A NAVE DA REVOLTA (1954)
The Caine mutiny
| Outros Títulos: | El motín del Caine (Espanha) L'ammutinamento del Caine (Itália) Os revoltados do Caine (Portugal) Ouragan sur le Caine (França) |
| Pais: | Estados Unidos |
| Gênero: | 2ª Guerra Mundial, Drama |
| Direção: | Edward Dmytryk |
| Roteiro: | Stanley Roberts |
| Produção: | Stanley Kramer |
| Design Produção: | Rudolph Sternad |
| Música Original: | Max Steiner |
| Música Não Original: | Clarence Gaskill, Jimmy McHugh |
| Fotografia: | Franz Planer |
| Edição: | William Lyon, Henry Batista |
| Direção de Arte: | Cary Odell |
| Figurino: | Jean Louis |
| Maquiagem: | Clay Campbell |
| Efeitos Sonoros: | Lambert E. Day |
| Efeitos Especiais: | Lawrence W. Butler |
| Nota: | 9.0 |
| Filme Assistido em: | 1956 |
| Humphrey Bogart | Ten. Com. Philip Francis Queeg |
| José Ferrer | Ten. Barney Greenwald |
| Van Johnson | Ten. Steve Maryk |
| Fred MacMurray | Ten. Tom Keefer |
| Tom Tully | Com. DeVriess |
| Robert Francis | Oficial Willis Seward Keith |
| E. G. Marshall | Ten. Com. Challee |
| Arthur Franz | Ten. Paynter Jr. |
| Lee Marvin | Meatball |
| Warner Anderson | Capt. Blakely |
| Claude Akins | Horrible |
| Katherine Warren | Sra. Keith |
| James Edwards | Whittaker |
| Whit Bissell | Ten. Com. Dickson, psiquiatra |
| Jerry Paris | Guarda-marinha, Barney Harding |
| Steve Brodie | Chefe Budge |
| James Best | Ten. Jorgensen |
Academia de Artes Cinematográficas de Hollywood, EUA
Oscar de Melhor Filme
Oscar de Melhor Roteiro Adaptado
Oscar de Melhor Gravação de Som
Oscar de Melhor Ator (Humphrey Bogart)
Oscar de Melhor Ator Coadjuvante (Tom Tully)
Oscar de Melhor Edição
Oscar de Melhor Trilha Sonora
Academia Britânica de Cinema e Televisão, Inglaterra
Prêmio de Melhor Filme
Prêmio de Melhor Ator Estrangeiro (José Ferrer)

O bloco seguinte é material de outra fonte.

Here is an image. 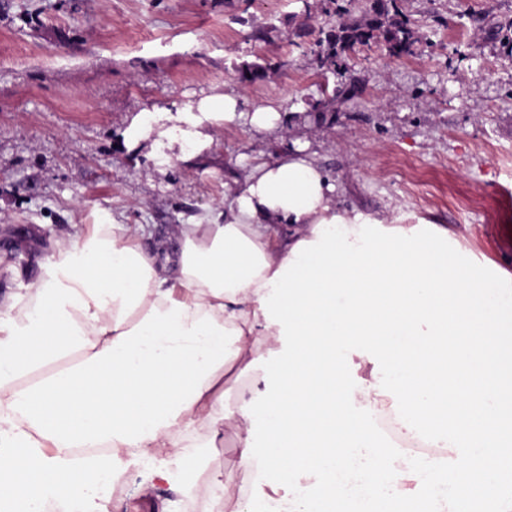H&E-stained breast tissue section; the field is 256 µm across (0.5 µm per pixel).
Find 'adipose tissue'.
<instances>
[{
	"instance_id": "ef3b65f1",
	"label": "adipose tissue",
	"mask_w": 512,
	"mask_h": 512,
	"mask_svg": "<svg viewBox=\"0 0 512 512\" xmlns=\"http://www.w3.org/2000/svg\"><path fill=\"white\" fill-rule=\"evenodd\" d=\"M259 134L288 121L228 89L184 103ZM140 224H78L0 297V512H106L100 483L141 459L191 488L225 427L240 464L276 473L246 512H346L380 485L392 512H512V282L448 246L441 224L341 209L298 146L254 164L221 217L145 252ZM275 349V387L234 410L225 377ZM447 448L385 454L373 418Z\"/></svg>"
}]
</instances>
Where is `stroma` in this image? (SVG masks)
<instances>
[{
	"instance_id": "obj_1",
	"label": "stroma",
	"mask_w": 512,
	"mask_h": 512,
	"mask_svg": "<svg viewBox=\"0 0 512 512\" xmlns=\"http://www.w3.org/2000/svg\"><path fill=\"white\" fill-rule=\"evenodd\" d=\"M422 36L421 53L383 47L348 56L362 97L327 101L298 31L315 39L336 19L334 0H0V290L23 287L52 235L100 218L150 229L154 249L174 228L208 223L224 190L254 159L275 161L296 144L336 182V204L415 224H444L473 264L512 280V48L479 34L480 19L508 26L512 0H401ZM266 37L258 41L255 30ZM260 64L263 78L238 72ZM236 90L246 106L302 114L272 136L203 120L202 145L157 148L183 128L173 105ZM336 124L310 119L319 108ZM163 111L148 138L134 131ZM260 492L225 429L187 492L163 484L150 496L128 471L108 512H236L217 481Z\"/></svg>"
}]
</instances>
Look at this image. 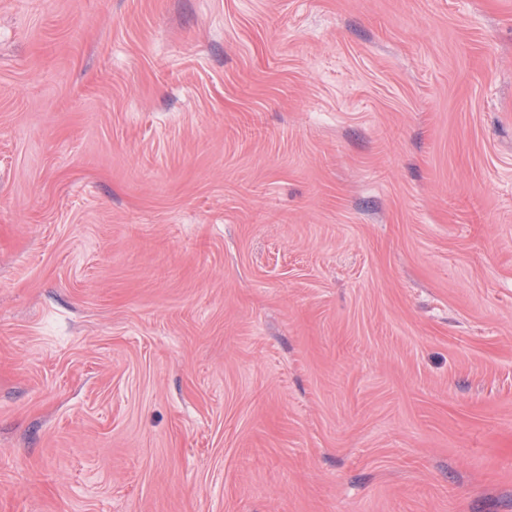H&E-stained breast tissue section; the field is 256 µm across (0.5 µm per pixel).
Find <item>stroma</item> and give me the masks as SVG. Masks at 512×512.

Durante a 2ª Guerra Mundial, Willis Seward Keith, um jovem oficial, se incorpora à tripulação do Caine, um navio de menor porte que funciona como caça-minas. O imediato Steve Maryk e o tenente Tom Keefer também fazem parte do staff.
Logo depois da chegada de Willis, o comandante DeVriess é substituído pelo comandante Philip Francis Queeg, que logo impõe sua autoridade e sua neurose acerca de limpeza, pois pretende comandar um navio imaculado, onde até uma camisa fora da calça seja motivo de séria advertência.
Essa neurose faz com que ele se distraia e navegue em círculos, além de cortar seu próprio cabo de reboque. Incidentes adicionais indicam que Queeg está sofrendo de stress. Maryk acha estranho o comportamento do capitão e Keefer insidiosamente planta a semente, dizendo que Queeg está próximo de um colapso nervoso.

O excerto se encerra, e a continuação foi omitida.